利用情境特徵

在 TensorFlow.org 上檢視 在 Google Colab 中執行 在 GitHub 上檢視原始碼 下載筆記本

特徵化教學課程中,我們將使用者和電影 ID 以外的多個特徵納入模型,但我們尚未探討這些特徵是否能提高模型準確度。

許多因素會影響 ID 以外的特徵在推薦模型中是否有用

  1. 情境的重要性:如果使用者偏好在不同情境和時間中相對穩定,則情境特徵可能不會帶來太多好處。但是,如果使用者偏好具有高度情境性,則新增情境將顯著改善模型。例如,星期幾可能是決定是否推薦短片或電影的重要特徵:使用者可能只有在週間才有時間觀看短片內容,但在週末可以放鬆身心,欣賞完整長度的電影。同樣地,查詢時間戳記可能在建立熱門程度動態模型方面發揮重要作用:一部電影在發行時可能非常熱門,但之後會迅速衰退。相反地,其他電影可能是常青片,人們會一次又一次地樂於觀看。
  2. 資料稀疏性:如果資料稀疏,則使用非 ID 特徵可能至關重要。由於給定使用者或項目的觀察次數很少,模型可能難以估計良好的使用者或項目表示法。為了建構準確的模型,必須使用其他特徵,例如項目類別、描述和圖片,以協助模型概括訓練資料以外的內容。這在冷啟動情況下尤其相關,在這些情況下,關於某些項目或使用者的資料相對較少。

在本教學課程中,我們將實驗將電影標題和使用者 ID 以外的特徵用於我們的 MovieLens 模型。

預備知識

我們先匯入必要的套件。

pip install -q tensorflow-recommenders
pip install -q --upgrade tensorflow-datasets
import os
import tempfile

import numpy as np
import tensorflow as tf
import tensorflow_datasets as tfds

import tensorflow_recommenders as tfrs
2022-12-14 12:11:12.860829: W tensorflow/compiler/xla/stream_executor/platform/default/dso_loader.cc:64] Could not load dynamic library 'libnvinfer.so.7'; dlerror: libnvinfer.so.7: cannot open shared object file: No such file or directory
2022-12-14 12:11:12.860920: W tensorflow/compiler/xla/stream_executor/platform/default/dso_loader.cc:64] Could not load dynamic library 'libnvinfer_plugin.so.7'; dlerror: libnvinfer_plugin.so.7: cannot open shared object file: No such file or directory
2022-12-14 12:11:12.860930: W tensorflow/compiler/tf2tensorrt/utils/py_utils.cc:38] TF-TRT Warning: Cannot dlopen some TensorRT libraries. If you would like to use Nvidia GPU with TensorRT, please make sure the missing libraries mentioned above are installed properly.

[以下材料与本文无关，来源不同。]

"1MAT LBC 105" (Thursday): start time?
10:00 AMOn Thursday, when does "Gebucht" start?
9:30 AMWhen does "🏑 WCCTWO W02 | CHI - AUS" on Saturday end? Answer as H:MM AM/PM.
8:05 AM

我們遵循特徵化教學課程,並保留使用者 ID、時間戳記和電影標題特徵。

ratings = tfds.load("movielens/100k-ratings", split="train")
movies = tfds.load("movielens/100k-movies", split="train")

ratings = ratings.map(lambda x: {
    "movie_title": x["movie_title"],
    "user_id": x["user_id"],
    "timestamp": x["timestamp"],
})
movies = movies.map(lambda x: x["movie_title"])
WARNING:tensorflow:From /tmpfs/src/tf_docs_env/lib/python3.9/site-packages/tensorflow/python/autograph/pyct/static_analysis/liveness.py:83: Analyzer.lamba_check (from tensorflow.python.autograph.pyct.static_analysis.liveness) is deprecated and will be removed after 2023-09-23.
Instructions for updating:
Lambda fuctions will be no more assumed to be used in the statement where they are used, or at least in the same block. https://github.com/tensorflow/tensorflow/issues/56089
WARNING:tensorflow:From /tmpfs/src/tf_docs_env/lib/python3.9/site-packages/tensorflow/python/autograph/pyct/static_analysis/liveness.py:83: Analyzer.lamba_check (from tensorflow.python.autograph.pyct.static_analysis.liveness) is deprecated and will be removed after 2023-09-23.
Instructions for updating:
Lambda fuctions will be no more assumed to be used in the statement where they are used, or at least in the same block. https://github.com/tensorflow/tensorflow/issues/56089

我們也進行一些內務處理以準備特徵詞彙表。

timestamps = np.concatenate(list(ratings.map(lambda x: x["timestamp"]).batch(100)))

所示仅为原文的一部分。